When you enter, there is room for about three people between the door and the register where you place your order. There is a decent selection of specialty pizzas on the menu, a couple salads, and very oddly for a restaurant that carries no other seafood, an oyster menu? So I would assume when they were identifying their target audience, they decided it was anyone who likes to shoot oysters and drink wine when they eat pizza. If you are one of those oddballs who prefers beer and soda with your pizza, this spot is not for you. They have a small handful of beers for beer snobs and only sell a few sodas in glass bottles, so drink slowly, because no refills.
The thing that really irked me was that if you buy a specialty pizza you can split it 50/50 but it costs $4.00 extra regardless of the combination. So if you want half of a $30 pizza and half of a $20 pizza for your kid, they will charge you the full $30 PLUS $4, so they save half a pizza in toppings and charge you extra for it. If you have kids, leave them at home or order the pizza to go, this ain't the place.
Finally, and this is what hurts the most, I thought the pizza was AWFUL. Instagram ads have had me looking forward to trying this hot honey pizza for months, named the "Killer BEE" on the menu, because honey(?), and among a few other playful pizza names on the menu that are completely inconsistent with the rest of the menu and the entire ambiance of the restaurant. The pizza came out on a standard metal pizza pan like a traditional pizzeria, only without a pizza cutter or anything to transfer the slices to your plate. As a result, you pick up the floppy, limp piece of pizza and all the cheese and toppings proceed to slide off onto the pan. I would have settled for any amount of crispness, but it was thin and doughy at its best. One of the ingredients of the pizza was supposed to be Gorgonzola, so I was excited because I love Gorgonzola, but I think they must just spritz the essence of Gorgonzola onto the pizza because I didn't see or taste any at all. The pizza was absent of any of the flavors of the listed ingredients with the exception of the honey which I did taste. It just tasted like a mild tomato sauce and low sodium mozzarella.

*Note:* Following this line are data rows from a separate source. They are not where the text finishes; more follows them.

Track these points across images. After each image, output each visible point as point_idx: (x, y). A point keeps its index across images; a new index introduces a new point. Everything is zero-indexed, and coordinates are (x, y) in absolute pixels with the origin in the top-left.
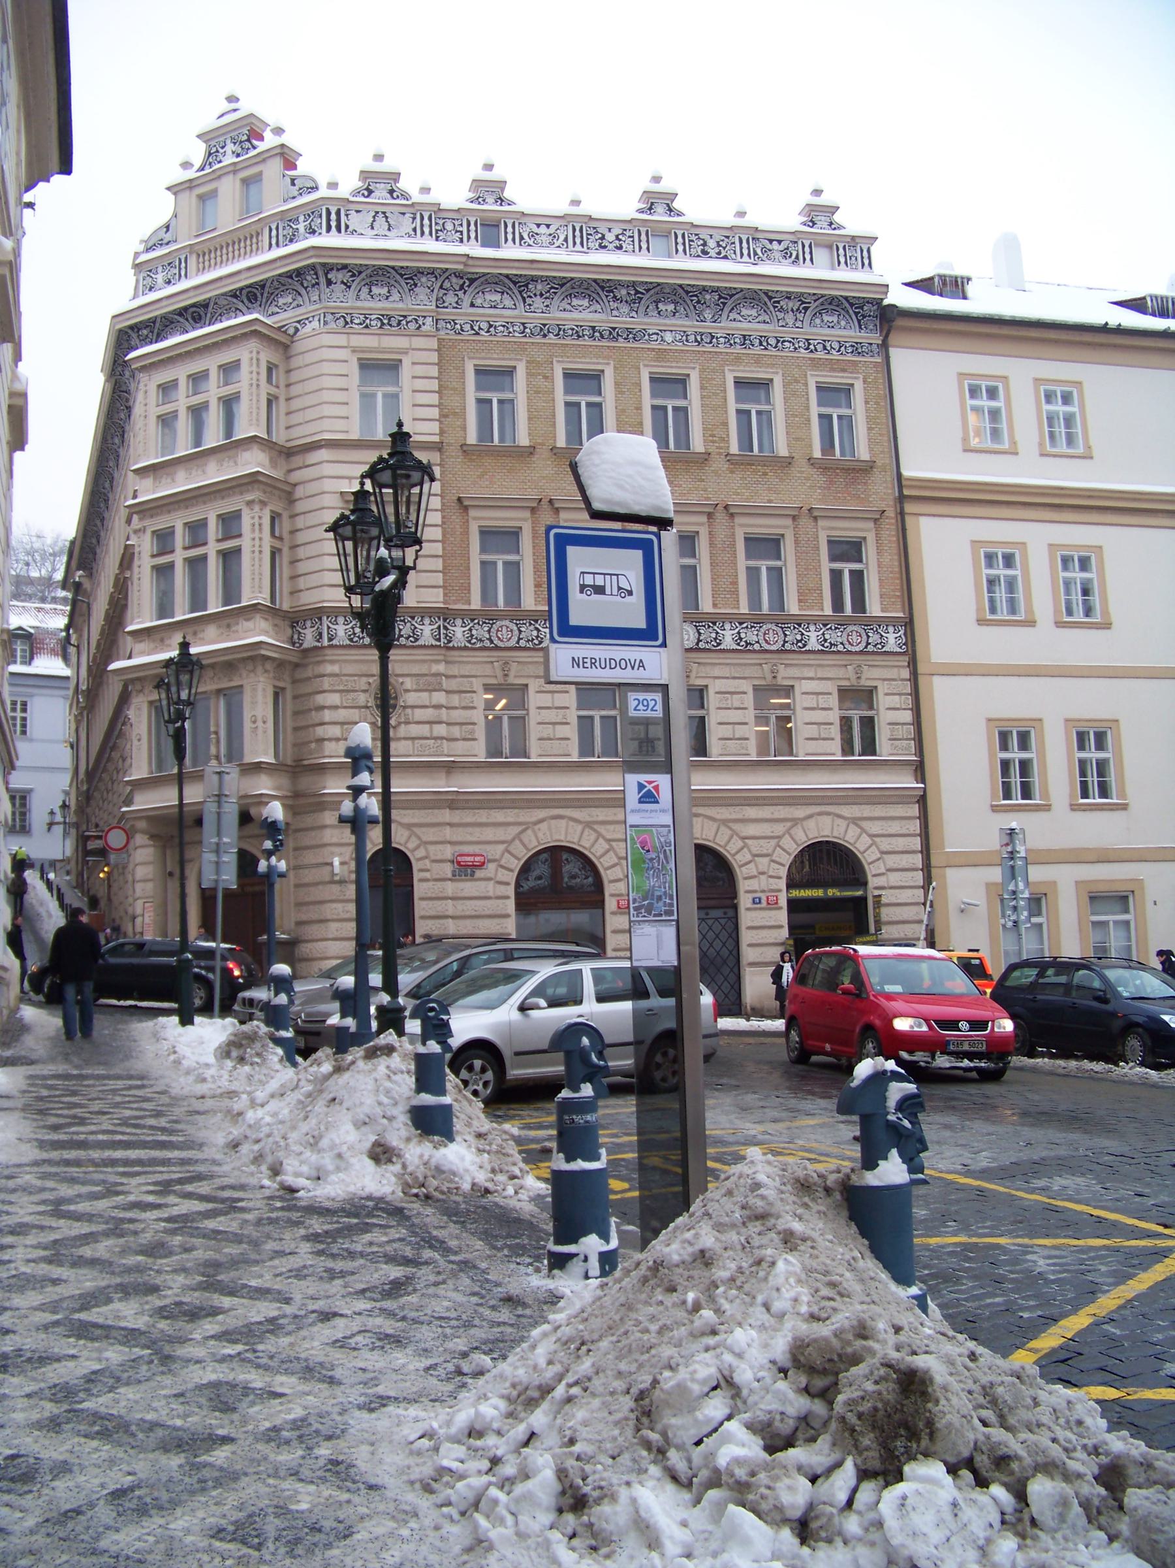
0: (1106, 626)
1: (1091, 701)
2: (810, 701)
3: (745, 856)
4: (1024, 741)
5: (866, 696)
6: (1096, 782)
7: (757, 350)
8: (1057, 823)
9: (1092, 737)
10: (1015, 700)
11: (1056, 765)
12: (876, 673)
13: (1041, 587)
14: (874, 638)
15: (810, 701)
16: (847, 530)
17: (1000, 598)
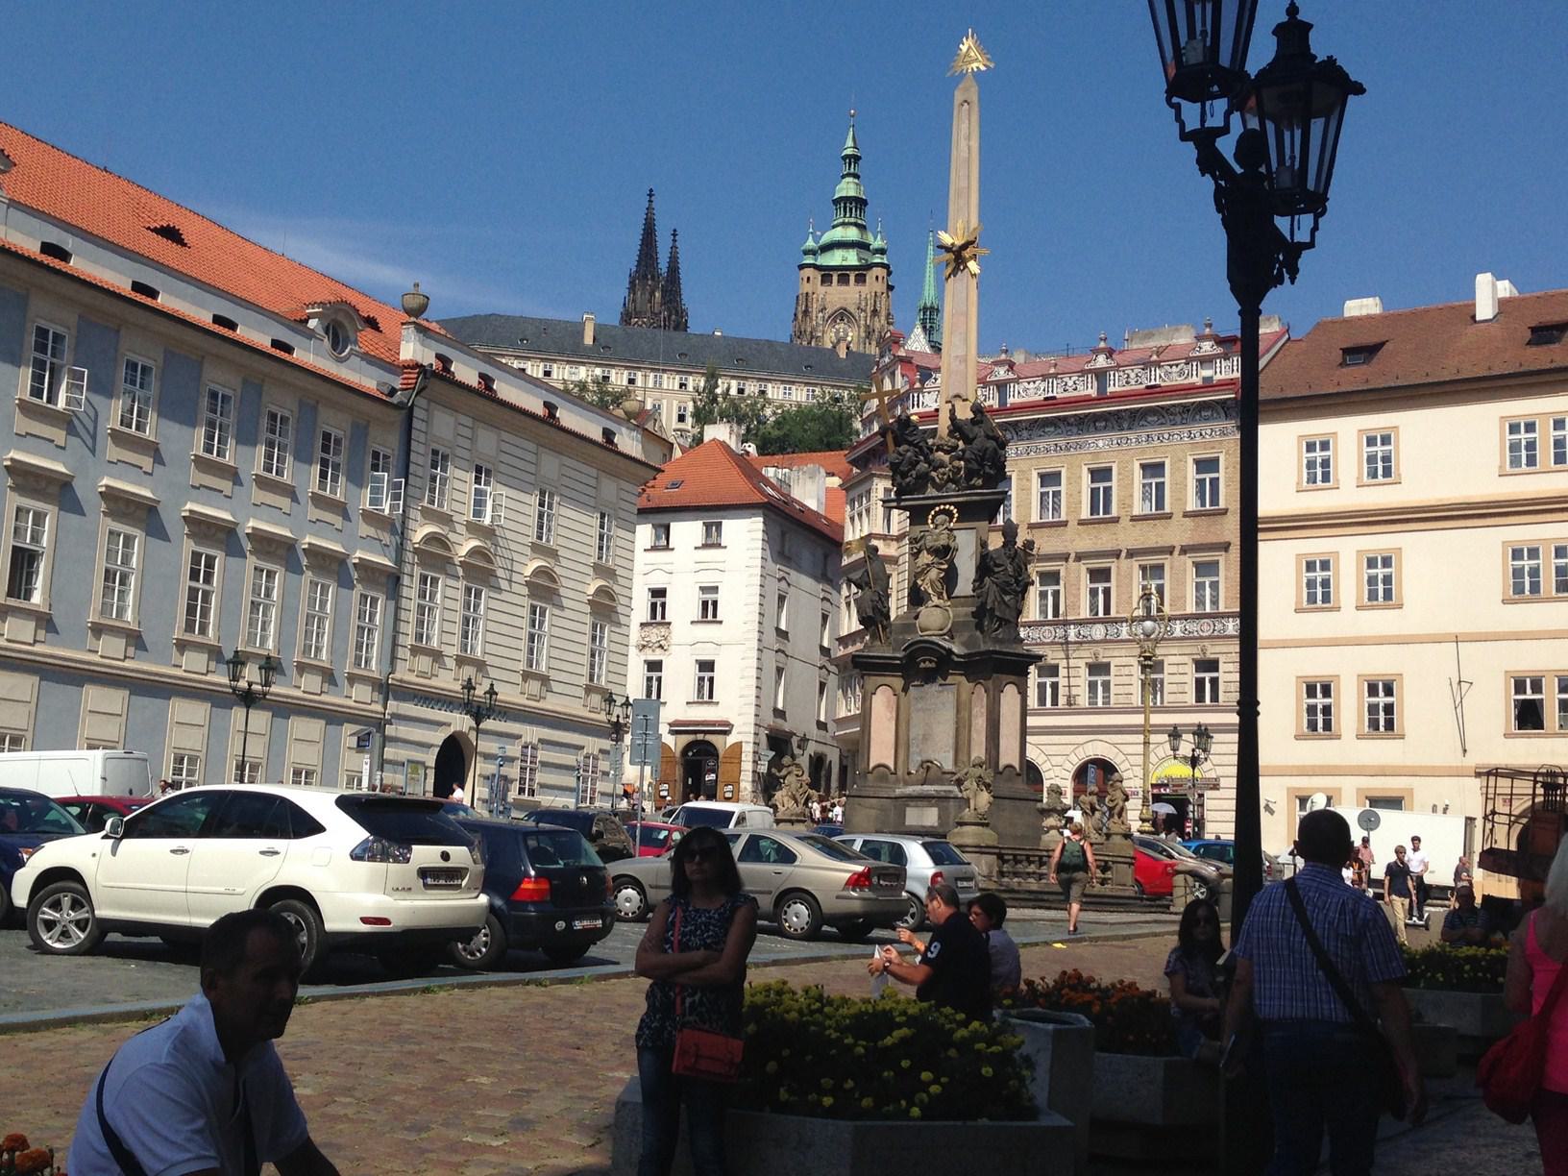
0: (1400, 606)
1: (1380, 662)
2: (1174, 669)
3: (1126, 765)
4: (1327, 691)
5: (1211, 665)
6: (1383, 720)
7: (1156, 443)
8: (1351, 744)
9: (1382, 688)
10: (1318, 664)
11: (1349, 707)
12: (1218, 649)
13: (1348, 582)
14: (1219, 626)
15: (1174, 669)
16: (1205, 557)
17: (1319, 593)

One pizza here is enough for two people, or for my grandmother and two of her friends as they sip their boxed white wine on the rocks. I am also admittedly not a fan of the new generation of restaurants with food runners, but no servers. I'm actually surprised that this restaurant just doesn't make you order from a QR code on the table instead of holding up the line while you stare at the menu and order from someone who can't even hand you your soda bottles when you are done ordering because they come out of the kitchen window delivered to your table like the food.
I'm sure this restaurant will probably do better than it's predecessor because there always seems to be a niche for new pizza spots, and my friends who recommended it to me are definitely the type to hype a restaurant based on decor alone. At this restaurant you are definitely paying for the decor and the location moreso than you are for flavor. I would classify this as a "Boutique Pizzeria".